Re: Bankroll formulas with hourly rate and standard deviation
Read Gambling Theory and Other Topics by Mason Malmuth, particularly the section titled "How Much Do You Need?"
Mason doesn't give this formula outright but if you know a bit of algebra you can pull it out of what he wrote. If S is your hourly standard deviation -- the square root of the variance your play records show you experience in one hour's play -- and W is how much you expect to win in one hour's play, then the minimum bankroll you need to play with negligible risk of going broke is:
BR = 9/4 * S*S/W
Typical values for W are in the range of 1-2BB and a typical value for S would be 10. This results with a bankroll requirement of but 225 BB for a win rate of 1 BB/hour and only 113 BB for a win rate of 2 BB/hour.
Mason warns of "non-self-weighting" effects of running bad (when your cards are cold, he says, your opponents notice you losing and take shots at you, so your win rate ) and reccomends increasing this by a margin of safety 20 to 30%. The 300 BB number I often see presumably includes a 50% margin of safety, and Mark Blade's 400 BB number is a 100% margin of safety.

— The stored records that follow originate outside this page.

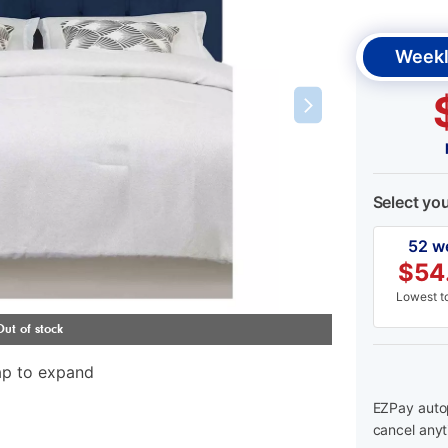
Weekl
Select yo
52 w
$
54
Lowest to
ap to expand
EZPay autop
cancel anyt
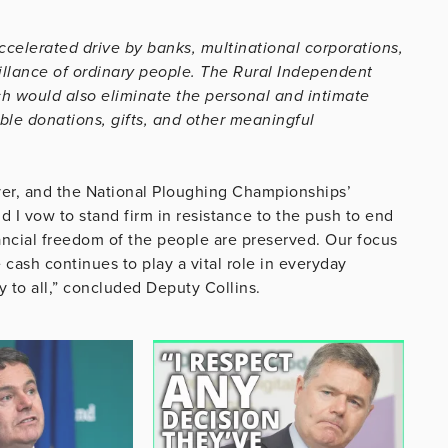
ccelerated drive by banks, multinational corporations,
llance of ordinary people. The Rural Independent
h would also eliminate the personal and intimate
ble donations, gifts, and other meaningful
over, and the National Ploughing Championships’
 I vow to stand firm in resistance to the push to end
nancial freedom of the people are preserved. Our focus
cash continues to play a vital role in everyday
y to all,” concluded Deputy Collins.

1. Multitabling should increase your win rate by a factor of the number of tables you play, and it should increase your standard deviation by the square root of the number of tables. If your hourly win at one table is W and your hourly standard deviation is S, then your hourly win playing four tables should be 4*W and your hourly standard deviation should be 2*W. Interestingly enough, in the bankroll formula I give above, those factors cancel, and the bankroll requirement stays the same. (This makes sense, because playing four tables at once for one hour is the equivalent of playing one table for four hours.)

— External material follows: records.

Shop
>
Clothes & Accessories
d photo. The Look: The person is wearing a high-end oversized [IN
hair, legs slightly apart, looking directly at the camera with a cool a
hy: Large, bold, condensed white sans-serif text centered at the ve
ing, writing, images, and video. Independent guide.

2. It's not unreasonable; but I personally would track each table as a separate session.
3. The uncertainty of your win rate -- the likely difference between your actual results and your "true" win rate, is given by U = S/sqrt(T), where T is the total number of hours of play that you've recorded. To trust your results, you want U to be small compared to W. With W ~ 1 and S ~ 10, after a hundred hours, U ~ 1, the same size as W, and there's about 1 chance in 6 that we're actually a losing player. After 900 hours, U ~ 1/3, and so we are rather more confident about the value of W.
4. Typical hourly standard deviations, as I've said, are in the neighborhood of 10 BB.
5. See the start of this message.
6. As I've said, Gambling Theory and Other Topics by Mason Malmuth.